___ TASK MATERIAL ___

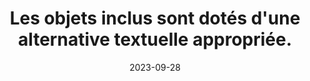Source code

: ---
N: '115'
Rubrique: Images et médias
title: Les objets inclus sont dotés d'une alternative textuelle appropriée. 
detail: Les objets inclus sont dotés d'une alternative textuelle appropriée. 
categories: [" Images et médias"]
agrege: O4115-E026
opquast: '4 115'
indiceebook: '26'
description: "Règle n° 026"
weight:  026
actif: '1'
layout: rules
date: 2023-09-28
tags: ["", ""]
objectif: ["", ""]
Meo: ""
Controle: ""
Auteur: ""
---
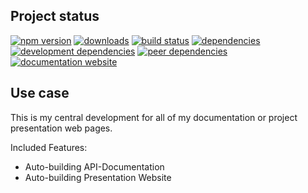 <!-- #!/usr/bin/env markdown
-*- coding: utf-8 -*-
region header
Copyright Torben Sickert 16.12.2012

License
-------

This library written by Torben Sickert stand under a creative commons naming
3.0 unported license. see http://creativecommons.org/licenses/by/3.0/deed.de
endregion -->

Project status
--------------

[![npm version](https://badge.fury.io/js/documentation-website.svg)](https://www.npmjs.com/package/documentation-website)
[![downloads](https://img.shields.io/npm/dy/documentation-website.svg)](https://www.npmjs.com/package/documentation-website)
[![build status](https://travis-ci.org/thaibault/documentationWebsite.svg?branch=master)](https://travis-ci.org/thaibault/documentationWebsite)
[![dependencies](https://img.shields.io/david/thaibault/documentation-website.svg)](https://david-dm.org/thaibault/documentation-website)
[![development dependencies](https://img.shields.io/david/dev/thaibault/documentation-website.svg)](https://david-dm.org/thaibault/documentation-website?type=dev)
[![peer dependencies](https://img.shields.io/david/peer/thaibault/documentation-website.svg)](https://david-dm.org/thaibault/documentation-website?type=peer)
[![documentation website](https://img.shields.io/website-up-down-green-red/https/www.npmjs.com/package/documentation-website.svg?label=documentation-website)](https://www.npmjs.com/package/documentation-website)

Use case
--------

This is my central development for all of my documentation or project
presentation web pages.

Included Features:

- Auto-building API-Documentation
- Auto-building Presentation Website

<!-- region vim modline
vim: set tabstop=4 shiftwidth=4 expandtab:
vim: foldmethod=marker foldmarker=region,endregion:
endregion -->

___

TASK GOAL.
Please print every line of the material above character for character, leaving out the pictures.

WRITTEN SOLUTION.
Source code

: ---
N: '115'
Rubrique: Images et médias
title: Les objets inclus sont dotés d'une alternative textuelle appropriée. 
detail: Les objets inclus sont dotés d'une alternative textuelle appropriée. 
categories: [" Images et médias"]
agrege: O4115-E026
opquast: '4 115'
indiceebook: '26'
description: "Règle n° 026"
weight:  026
actif: '1'
layout: rules
date: 2023-09-28
tags: ["", ""]
objectif: ["", ""]
Meo: ""
Controle: ""
Auteur: ""
---
 <!-- #!/usr/bin/env markdown
-*- coding: utf-8 -*-
region header
Copyright Torben Sickert 16.12.2012

License
-------

This library written by Torben Sickert stand under a creative commons naming
3.0 unported license. see http://creativecommons.org/licenses/by/3.0/deed.de
endregion -->

Project status
--------------

[![npm version](https://badge.fury.io/js/documentation-website.svg)](https://www.npmjs.com/package/documentation-website)
[![downloads](https://img.shields.io/npm/dy/documentation-website.svg)](https://www.npmjs.com/package/documentation-website)
[![build status](https://travis-ci.org/thaibault/documentationWebsite.svg?branch=master)](https://travis-ci.org/thaibault/documentationWebsite)
[![dependencies](https://img.shields.io/david/thaibault/documentation-website.svg)](https://david-dm.org/thaibault/documentation-website)
[![development dependencies](https://img.shields.io/david/dev/thaibault/documentation-website.svg)](https://david-dm.org/thaibault/documentation-website?type=dev)
[![peer dependencies](https://img.shields.io/david/peer/thaibault/documentation-website.svg)](https://david-dm.org/thaibault/documentation-website?type=peer)
[![documentation website](https://img.shields.io/website-up-down-green-red/https/www.npmjs.com/package/documentation-website.svg?label=documentation-website)](https://www.npmjs.com/package/documentation-website)

Use case
--------

This is my central development for all of my documentation or project
presentation web pages.

Included Features:

- Auto-building API-Documentation
- Auto-building Presentation Website

<!-- region vim modline
vim: set tabstop=4 shiftwidth=4 expandtab:
vim: foldmethod=marker foldmarker=region,endregion:
endregion -->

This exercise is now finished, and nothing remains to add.